» **演習課題**:
• A. 勤怠管理システムを扱った本文の内容を二文でまとめなさい。
• B. 本文のうち、「さらに、勤怠管理システムを導」から始まり「刻にも無料で対応しています。」で終わる部分を、一字一句変えずにそのまま繰り返しなさい。

» **本文**:
タイムカードや出勤簿のように紙ベースでの勤怠管理では、リアルタイムに従業員の勤務状況を把握できません。集計した結果、残業時間の上限を超えてしまったり、必要な休日を与えていなかったりなどの問題が発生するリスクも高まります。
また、シフト作成や労働時間の集計作業にかけていた時間を軽減することで、本来集中すべきコア業務に専念できる点も勤怠管理システムを導入する大きなメリットです。
さらに、勤怠管理システムを導入すれば、従業員による不正打刻も回避でき、本来払う必要のない人件費の削減にもつながるでしょう。
ツールの一例:KING OF TIME(株式会社ヒューマンテクノロジーズ)
株式会社ヒューマンテクノロジーズが提供する「KING OF TIME」は、PCやタブレットなどのデバイスとインターネット環境が整っていれば導入できる勤怠管理システムです。
主な特徴
- 初期費用無料・料金システムがわかりやすい
- さまざまな打刻方法に対応している
- 最新のセキュリティシステムを導入している
KING OF TIMEは、初期費用無料で従業員1人につき月額300円というわかりやすい料金システムを採用しています。また、勤怠管理以外にも、人事労務や給与計算、年末調整、データ分析、システムログなど、さまざまなサービスを一律料金で利用できます。
店舗に設置したパソコンによる打刻だけでなく、スマートフォンやアプリなどの打刻にも無料で対応しています。
初期費用 | 無料 |
無料プラン | なし |
有料プラン | 月額300円(従業員1人あたり) |
公式サイト | KING OF TIME 公式サイト |
在庫管理ツール:食品ロスを削減し、コストカットを実現
在庫管理ツールとは、食材や飲み物などの過不足を把握するために、在庫状況や入荷状況などの情報を管理するためのツールです。
在庫管理ツールには、主に次のような機能が搭載されています。

» **提供データ**:

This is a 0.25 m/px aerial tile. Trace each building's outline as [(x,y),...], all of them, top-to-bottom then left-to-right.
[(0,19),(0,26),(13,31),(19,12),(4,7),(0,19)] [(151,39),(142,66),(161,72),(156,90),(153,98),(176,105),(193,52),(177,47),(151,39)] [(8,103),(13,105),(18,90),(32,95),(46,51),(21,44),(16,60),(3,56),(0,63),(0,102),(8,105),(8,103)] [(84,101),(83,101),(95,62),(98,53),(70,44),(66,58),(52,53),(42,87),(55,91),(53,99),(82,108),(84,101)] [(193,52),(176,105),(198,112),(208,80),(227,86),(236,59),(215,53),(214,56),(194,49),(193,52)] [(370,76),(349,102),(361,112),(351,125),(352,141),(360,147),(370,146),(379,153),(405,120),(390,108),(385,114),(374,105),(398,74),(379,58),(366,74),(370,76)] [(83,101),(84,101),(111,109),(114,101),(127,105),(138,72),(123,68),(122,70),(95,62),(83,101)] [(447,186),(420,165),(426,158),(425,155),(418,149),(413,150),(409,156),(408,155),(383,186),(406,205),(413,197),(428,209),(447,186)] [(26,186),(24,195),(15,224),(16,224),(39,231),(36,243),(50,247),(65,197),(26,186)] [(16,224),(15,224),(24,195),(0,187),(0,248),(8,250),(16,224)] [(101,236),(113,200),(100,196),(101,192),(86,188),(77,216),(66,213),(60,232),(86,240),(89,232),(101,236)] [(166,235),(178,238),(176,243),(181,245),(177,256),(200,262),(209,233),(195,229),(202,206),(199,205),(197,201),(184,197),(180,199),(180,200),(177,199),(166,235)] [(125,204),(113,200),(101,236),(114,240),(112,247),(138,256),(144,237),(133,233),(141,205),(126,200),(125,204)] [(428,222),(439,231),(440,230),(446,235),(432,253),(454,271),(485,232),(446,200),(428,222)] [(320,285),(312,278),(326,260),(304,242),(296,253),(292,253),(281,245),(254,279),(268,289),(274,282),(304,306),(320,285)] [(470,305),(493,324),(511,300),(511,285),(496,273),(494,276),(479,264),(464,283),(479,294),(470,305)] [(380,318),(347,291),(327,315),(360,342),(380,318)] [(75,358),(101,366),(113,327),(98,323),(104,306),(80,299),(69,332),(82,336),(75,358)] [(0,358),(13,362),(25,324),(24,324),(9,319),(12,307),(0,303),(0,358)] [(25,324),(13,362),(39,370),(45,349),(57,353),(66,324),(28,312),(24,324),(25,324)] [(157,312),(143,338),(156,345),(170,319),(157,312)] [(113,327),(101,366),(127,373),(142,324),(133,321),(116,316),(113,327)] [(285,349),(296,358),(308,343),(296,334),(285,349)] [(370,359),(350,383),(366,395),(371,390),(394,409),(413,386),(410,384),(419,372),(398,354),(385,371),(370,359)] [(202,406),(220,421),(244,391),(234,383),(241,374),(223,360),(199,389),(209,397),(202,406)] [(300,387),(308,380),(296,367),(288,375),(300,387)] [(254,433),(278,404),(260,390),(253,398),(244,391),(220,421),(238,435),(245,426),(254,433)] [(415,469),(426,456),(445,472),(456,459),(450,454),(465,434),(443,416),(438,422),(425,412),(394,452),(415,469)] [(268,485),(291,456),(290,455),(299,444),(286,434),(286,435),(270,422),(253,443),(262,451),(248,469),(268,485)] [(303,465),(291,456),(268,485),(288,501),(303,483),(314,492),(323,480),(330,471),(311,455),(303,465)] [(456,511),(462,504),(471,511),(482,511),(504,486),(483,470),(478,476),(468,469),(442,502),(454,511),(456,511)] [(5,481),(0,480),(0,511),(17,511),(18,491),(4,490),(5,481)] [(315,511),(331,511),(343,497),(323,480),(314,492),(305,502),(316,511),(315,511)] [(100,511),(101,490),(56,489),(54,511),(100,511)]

» **解答**:
• A. 紙ベースの勤怠管理では従業員の勤務状況をリアルタイムに把握できないが、勤怠管理システムを導入すれば集計作業の時間を減らしてコア業務に専念でき、不正打刻も回避できる。その一例であるKING OF TIMEは、初期費用無料で従業員1人につき月額300円という料金システムを採用し、さまざまな打刻方法に対応している。

• B.
さらに、勤怠管理システムを導入すれば、従業員による不正打刻も回避でき、本来払う必要のない人件費の削減にもつながるでしょう。
ツールの一例:KING OF TIME(株式会社ヒューマンテクノロジーズ)
株式会社ヒューマンテクノロジーズが提供する「KING OF TIME」は、PCやタブレットなどのデバイスとインターネット環境が整っていれば導入できる勤怠管理システムです。
主な特徴
- 初期費用無料・料金システムがわかりやすい
- さまざまな打刻方法に対応している
- 最新のセキュリティシステムを導入している
KING OF TIMEは、初期費用無料で従業員1人につき月額300円というわかりやすい料金システムを採用しています。また、勤怠管理以外にも、人事労務や給与計算、年末調整、データ分析、システムログなど、さまざまなサービスを一律料金で利用できます。
店舗に設置したパソコンによる打刻だけでなく、スマートフォンやアプリなどの打刻にも無料で対応しています。